Itens armazenados =
═══

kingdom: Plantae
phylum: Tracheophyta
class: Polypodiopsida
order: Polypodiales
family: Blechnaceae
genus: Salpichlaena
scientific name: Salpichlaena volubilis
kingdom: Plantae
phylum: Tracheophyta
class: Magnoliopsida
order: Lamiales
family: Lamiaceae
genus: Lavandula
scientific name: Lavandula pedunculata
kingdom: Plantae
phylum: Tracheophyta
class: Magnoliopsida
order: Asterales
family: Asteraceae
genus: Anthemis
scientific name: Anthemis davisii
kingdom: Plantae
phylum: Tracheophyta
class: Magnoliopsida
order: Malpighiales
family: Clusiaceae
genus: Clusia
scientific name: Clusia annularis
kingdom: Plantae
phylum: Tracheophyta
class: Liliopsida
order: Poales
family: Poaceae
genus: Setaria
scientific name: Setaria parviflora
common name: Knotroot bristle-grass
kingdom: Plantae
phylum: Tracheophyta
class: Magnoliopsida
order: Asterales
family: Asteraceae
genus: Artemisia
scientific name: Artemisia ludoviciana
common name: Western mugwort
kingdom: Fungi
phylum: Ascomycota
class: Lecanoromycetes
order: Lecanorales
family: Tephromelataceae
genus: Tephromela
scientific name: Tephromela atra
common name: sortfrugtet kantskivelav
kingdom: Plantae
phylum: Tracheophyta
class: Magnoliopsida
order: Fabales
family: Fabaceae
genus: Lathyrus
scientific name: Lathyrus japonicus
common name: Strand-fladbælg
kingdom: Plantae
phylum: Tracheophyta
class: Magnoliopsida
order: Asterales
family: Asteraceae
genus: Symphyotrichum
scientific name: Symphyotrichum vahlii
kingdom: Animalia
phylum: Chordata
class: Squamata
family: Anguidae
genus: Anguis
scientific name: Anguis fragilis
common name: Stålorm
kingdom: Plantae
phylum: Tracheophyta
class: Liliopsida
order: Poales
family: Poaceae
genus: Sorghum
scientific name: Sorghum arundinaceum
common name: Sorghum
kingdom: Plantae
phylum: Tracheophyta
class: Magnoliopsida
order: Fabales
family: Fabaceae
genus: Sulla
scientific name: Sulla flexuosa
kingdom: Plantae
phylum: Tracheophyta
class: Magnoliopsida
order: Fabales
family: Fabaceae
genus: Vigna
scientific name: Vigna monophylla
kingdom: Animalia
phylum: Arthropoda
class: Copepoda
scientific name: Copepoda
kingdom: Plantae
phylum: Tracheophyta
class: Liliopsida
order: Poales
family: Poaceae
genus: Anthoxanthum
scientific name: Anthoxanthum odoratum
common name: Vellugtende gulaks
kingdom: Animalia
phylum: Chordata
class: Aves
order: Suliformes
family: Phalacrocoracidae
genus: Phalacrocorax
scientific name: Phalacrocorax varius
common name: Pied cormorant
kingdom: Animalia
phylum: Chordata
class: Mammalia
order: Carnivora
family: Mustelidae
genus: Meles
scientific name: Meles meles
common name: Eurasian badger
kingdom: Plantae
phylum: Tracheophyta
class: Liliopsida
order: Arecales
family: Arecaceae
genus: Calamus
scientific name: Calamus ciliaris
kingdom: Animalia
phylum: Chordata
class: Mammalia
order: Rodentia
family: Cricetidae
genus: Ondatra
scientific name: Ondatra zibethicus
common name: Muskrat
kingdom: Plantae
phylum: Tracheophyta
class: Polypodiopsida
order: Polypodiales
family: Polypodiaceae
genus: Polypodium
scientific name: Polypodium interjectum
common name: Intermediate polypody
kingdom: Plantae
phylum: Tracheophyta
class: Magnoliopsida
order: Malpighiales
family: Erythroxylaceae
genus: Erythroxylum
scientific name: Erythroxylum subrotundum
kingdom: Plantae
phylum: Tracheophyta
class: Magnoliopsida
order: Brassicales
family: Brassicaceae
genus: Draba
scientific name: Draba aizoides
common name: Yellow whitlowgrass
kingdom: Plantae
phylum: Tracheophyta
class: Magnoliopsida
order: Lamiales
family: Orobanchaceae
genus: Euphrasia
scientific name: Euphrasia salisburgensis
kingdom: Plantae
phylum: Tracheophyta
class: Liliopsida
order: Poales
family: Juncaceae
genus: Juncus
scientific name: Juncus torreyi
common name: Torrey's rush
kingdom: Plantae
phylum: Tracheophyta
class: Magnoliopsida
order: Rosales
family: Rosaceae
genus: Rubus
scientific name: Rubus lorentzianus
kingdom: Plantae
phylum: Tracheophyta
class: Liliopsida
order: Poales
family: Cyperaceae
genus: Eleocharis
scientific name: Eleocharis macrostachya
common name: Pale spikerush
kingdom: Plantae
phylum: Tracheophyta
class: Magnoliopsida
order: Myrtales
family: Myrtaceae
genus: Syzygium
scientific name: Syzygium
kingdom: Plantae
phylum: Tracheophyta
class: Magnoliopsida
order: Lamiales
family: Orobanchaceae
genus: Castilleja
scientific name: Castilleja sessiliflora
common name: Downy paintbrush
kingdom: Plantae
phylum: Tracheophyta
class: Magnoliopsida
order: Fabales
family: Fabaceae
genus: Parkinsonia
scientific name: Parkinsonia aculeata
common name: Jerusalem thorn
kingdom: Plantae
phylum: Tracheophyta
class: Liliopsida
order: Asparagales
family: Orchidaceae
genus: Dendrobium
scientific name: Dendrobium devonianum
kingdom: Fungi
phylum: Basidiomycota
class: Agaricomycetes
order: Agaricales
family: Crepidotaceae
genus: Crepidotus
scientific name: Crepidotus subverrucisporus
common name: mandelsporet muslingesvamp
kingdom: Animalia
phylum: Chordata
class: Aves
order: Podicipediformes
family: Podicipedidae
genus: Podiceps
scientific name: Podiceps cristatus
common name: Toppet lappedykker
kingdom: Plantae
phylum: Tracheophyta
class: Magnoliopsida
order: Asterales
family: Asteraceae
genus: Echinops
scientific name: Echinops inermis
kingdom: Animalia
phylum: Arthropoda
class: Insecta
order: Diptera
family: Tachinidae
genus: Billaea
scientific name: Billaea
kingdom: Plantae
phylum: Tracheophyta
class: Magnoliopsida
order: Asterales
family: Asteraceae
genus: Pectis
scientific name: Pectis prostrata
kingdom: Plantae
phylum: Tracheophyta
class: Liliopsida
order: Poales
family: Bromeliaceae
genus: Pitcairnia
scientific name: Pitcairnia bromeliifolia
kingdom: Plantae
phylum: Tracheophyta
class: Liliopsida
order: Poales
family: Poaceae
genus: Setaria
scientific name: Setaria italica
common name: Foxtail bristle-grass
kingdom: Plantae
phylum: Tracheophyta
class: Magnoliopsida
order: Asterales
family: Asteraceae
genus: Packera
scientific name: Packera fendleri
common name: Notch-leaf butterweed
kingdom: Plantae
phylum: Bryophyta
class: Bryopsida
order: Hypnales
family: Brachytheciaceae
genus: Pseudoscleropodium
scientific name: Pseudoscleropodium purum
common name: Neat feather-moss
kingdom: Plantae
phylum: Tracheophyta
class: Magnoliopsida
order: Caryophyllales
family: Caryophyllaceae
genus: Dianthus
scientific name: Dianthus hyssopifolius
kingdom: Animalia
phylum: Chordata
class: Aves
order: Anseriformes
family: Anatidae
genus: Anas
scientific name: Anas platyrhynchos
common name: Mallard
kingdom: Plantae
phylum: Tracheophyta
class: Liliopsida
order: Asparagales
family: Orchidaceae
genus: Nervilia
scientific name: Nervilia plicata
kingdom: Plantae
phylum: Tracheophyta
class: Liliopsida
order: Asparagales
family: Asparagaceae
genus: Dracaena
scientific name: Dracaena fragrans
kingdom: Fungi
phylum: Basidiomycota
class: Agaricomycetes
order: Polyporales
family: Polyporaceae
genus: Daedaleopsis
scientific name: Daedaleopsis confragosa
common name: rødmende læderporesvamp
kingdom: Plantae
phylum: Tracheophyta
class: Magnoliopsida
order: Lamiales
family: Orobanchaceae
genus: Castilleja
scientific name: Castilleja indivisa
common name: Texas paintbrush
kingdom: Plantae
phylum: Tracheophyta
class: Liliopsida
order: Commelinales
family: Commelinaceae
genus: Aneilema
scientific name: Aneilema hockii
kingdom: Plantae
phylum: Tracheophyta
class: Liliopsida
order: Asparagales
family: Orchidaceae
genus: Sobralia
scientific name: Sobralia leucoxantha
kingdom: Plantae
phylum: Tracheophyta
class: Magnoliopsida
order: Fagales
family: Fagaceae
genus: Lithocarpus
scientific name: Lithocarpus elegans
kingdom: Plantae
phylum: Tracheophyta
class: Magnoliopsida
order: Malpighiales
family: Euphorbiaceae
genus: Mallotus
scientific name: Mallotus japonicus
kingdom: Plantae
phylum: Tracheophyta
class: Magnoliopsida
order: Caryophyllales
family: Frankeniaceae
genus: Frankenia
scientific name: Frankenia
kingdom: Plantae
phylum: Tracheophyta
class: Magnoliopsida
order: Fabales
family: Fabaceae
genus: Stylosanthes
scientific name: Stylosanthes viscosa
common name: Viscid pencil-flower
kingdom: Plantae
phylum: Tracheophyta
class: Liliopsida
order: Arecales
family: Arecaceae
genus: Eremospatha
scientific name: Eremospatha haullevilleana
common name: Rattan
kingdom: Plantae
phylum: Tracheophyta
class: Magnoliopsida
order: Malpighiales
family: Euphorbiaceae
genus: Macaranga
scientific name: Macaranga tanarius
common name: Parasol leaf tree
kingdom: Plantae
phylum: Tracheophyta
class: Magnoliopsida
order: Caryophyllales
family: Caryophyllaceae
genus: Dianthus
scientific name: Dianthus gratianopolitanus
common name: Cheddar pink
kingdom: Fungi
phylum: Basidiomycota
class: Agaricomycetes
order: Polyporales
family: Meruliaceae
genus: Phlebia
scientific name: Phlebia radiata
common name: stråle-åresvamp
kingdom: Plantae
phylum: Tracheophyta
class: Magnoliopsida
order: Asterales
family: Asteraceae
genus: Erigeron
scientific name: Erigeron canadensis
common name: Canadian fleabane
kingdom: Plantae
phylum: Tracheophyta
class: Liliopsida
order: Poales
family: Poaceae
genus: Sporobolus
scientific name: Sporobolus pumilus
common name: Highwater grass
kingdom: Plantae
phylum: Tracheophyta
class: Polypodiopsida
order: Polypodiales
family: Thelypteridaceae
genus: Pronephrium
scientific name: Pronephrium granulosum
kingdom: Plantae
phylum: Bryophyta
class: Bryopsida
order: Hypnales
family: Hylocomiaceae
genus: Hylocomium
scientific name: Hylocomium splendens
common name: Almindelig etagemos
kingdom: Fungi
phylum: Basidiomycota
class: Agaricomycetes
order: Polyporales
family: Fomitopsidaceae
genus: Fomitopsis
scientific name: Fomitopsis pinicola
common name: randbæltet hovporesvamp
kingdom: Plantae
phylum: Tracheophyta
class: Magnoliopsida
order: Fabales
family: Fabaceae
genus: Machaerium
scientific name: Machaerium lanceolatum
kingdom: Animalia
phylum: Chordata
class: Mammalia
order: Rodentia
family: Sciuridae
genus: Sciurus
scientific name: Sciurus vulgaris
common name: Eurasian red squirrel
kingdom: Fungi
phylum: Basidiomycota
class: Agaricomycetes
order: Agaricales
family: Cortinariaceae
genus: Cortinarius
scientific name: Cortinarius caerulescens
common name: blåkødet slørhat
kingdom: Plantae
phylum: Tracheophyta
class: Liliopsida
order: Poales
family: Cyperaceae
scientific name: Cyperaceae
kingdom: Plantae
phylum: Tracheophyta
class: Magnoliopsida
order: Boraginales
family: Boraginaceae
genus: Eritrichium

═══

O QUE SE PEDE = Transcreva sem nenhuma alteração o trecho do material acima que vai da linha que contém "scientific name: Parkinsonia aculeata" até a linha que contém "genus: Pseudoscleropodium", incluindo as duas.

RESOLUÇÃO ESCRITA =
scientific name: Parkinsonia aculeata
common name: Jerusalem thorn
kingdom: Plantae
phylum: Tracheophyta
class: Liliopsida
order: Asparagales
family: Orchidaceae
genus: Dendrobium
scientific name: Dendrobium devonianum
kingdom: Fungi
phylum: Basidiomycota
class: Agaricomycetes
order: Agaricales
family: Crepidotaceae
genus: Crepidotus
scientific name: Crepidotus subverrucisporus
common name: mandelsporet muslingesvamp
kingdom: Animalia
phylum: Chordata
class: Aves
order: Podicipediformes
family: Podicipedidae
genus: Podiceps
scientific name: Podiceps cristatus
common name: Toppet lappedykker
kingdom: Plantae
phylum: Tracheophyta
class: Magnoliopsida
order: Asterales
family: Asteraceae
genus: Echinops
scientific name: Echinops inermis
kingdom: Animalia
phylum: Arthropoda
class: Insecta
order: Diptera
family: Tachinidae
genus: Billaea
scientific name: Billaea
kingdom: Plantae
phylum: Tracheophyta
class: Magnoliopsida
order: Asterales
family: Asteraceae
genus: Pectis
scientific name: Pectis prostrata
kingdom: Plantae
phylum: Tracheophyta
class: Liliopsida
order: Poales
family: Bromeliaceae
genus: Pitcairnia
scientific name: Pitcairnia bromeliifolia
kingdom: Plantae
phylum: Tracheophyta
class: Liliopsida
order: Poales
family: Poaceae
genus: Setaria
scientific name: Setaria italica
common name: Foxtail bristle-grass
kingdom: Plantae
phylum: Tracheophyta
class: Magnoliopsida
order: Asterales
family: Asteraceae
genus: Packera
scientific name: Packera fendleri
common name: Notch-leaf butterweed
kingdom: Plantae
phylum: Bryophyta
class: Bryopsida
order: Hypnales
family: Brachytheciaceae
genus: Pseudoscleropodium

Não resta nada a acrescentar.